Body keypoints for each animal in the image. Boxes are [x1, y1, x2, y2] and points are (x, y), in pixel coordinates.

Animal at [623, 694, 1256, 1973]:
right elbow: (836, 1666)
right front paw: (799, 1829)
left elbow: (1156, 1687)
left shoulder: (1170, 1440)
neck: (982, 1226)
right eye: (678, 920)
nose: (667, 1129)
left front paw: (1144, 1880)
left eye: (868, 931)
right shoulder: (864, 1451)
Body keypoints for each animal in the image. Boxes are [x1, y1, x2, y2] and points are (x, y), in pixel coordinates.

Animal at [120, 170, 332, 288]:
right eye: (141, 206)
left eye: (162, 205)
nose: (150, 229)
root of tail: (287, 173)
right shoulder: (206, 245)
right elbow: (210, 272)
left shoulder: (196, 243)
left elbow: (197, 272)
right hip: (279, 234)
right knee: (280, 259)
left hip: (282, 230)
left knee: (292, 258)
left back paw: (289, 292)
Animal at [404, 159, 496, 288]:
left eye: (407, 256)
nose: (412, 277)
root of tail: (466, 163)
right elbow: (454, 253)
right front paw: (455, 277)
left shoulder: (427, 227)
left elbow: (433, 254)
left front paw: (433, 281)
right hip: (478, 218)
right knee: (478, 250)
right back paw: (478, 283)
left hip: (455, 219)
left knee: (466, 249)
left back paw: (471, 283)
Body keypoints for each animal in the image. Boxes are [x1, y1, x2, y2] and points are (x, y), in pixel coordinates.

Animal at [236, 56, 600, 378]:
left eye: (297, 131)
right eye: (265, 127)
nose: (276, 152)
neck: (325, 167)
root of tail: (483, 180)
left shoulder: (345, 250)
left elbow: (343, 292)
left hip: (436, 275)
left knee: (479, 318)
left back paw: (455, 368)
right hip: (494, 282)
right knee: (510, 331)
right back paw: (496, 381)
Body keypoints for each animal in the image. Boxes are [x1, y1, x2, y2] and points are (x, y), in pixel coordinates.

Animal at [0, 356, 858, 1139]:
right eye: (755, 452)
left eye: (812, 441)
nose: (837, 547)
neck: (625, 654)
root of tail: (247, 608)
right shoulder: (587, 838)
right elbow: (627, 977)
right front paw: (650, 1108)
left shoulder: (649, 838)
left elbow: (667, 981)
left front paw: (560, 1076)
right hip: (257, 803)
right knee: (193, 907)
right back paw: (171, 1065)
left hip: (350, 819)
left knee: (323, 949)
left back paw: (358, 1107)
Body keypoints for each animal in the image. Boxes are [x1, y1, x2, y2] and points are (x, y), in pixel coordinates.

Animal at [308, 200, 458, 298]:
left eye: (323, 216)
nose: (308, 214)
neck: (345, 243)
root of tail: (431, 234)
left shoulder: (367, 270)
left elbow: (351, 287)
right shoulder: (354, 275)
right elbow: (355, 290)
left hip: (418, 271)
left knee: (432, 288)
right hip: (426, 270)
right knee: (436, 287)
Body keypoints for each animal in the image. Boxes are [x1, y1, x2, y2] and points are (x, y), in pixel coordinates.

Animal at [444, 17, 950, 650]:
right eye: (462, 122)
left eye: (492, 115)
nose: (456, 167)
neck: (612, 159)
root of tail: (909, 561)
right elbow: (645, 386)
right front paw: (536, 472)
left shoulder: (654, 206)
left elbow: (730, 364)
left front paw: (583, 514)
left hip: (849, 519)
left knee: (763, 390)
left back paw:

● ● ● ●

Reproduce exactly every line that sits between the start of the entries and the line bearing "root of tail: (466, 163)", counting both of those lines.

Body keypoints for each animal in the image. Boxes are [x1, y1, x2, y2] and points are (x, y), in pixel coordinates.

Animal at [623, 694, 1256, 1973]:
right elbow: (836, 1666)
right front paw: (799, 1829)
left elbow: (1156, 1687)
left shoulder: (1170, 1440)
neck: (982, 1226)
right eye: (678, 920)
nose: (667, 1129)
left front paw: (1144, 1880)
left eye: (868, 931)
right shoulder: (864, 1451)
Body keypoints for each animal in the image. Boxes are [x1, y1, x2, y2] and points are (x, y), in pixel coordinates.

Animal at [120, 170, 332, 288]:
right eye: (141, 206)
left eye: (162, 205)
nose: (150, 229)
root of tail: (287, 173)
right shoulder: (206, 245)
right elbow: (210, 272)
left shoulder: (196, 243)
left elbow: (197, 272)
right hip: (279, 234)
right knee: (280, 259)
left hip: (282, 230)
left knee: (292, 258)
left back paw: (289, 292)
Animal at [404, 159, 496, 288]:
left eye: (407, 256)
nose: (412, 277)
root of tail: (466, 163)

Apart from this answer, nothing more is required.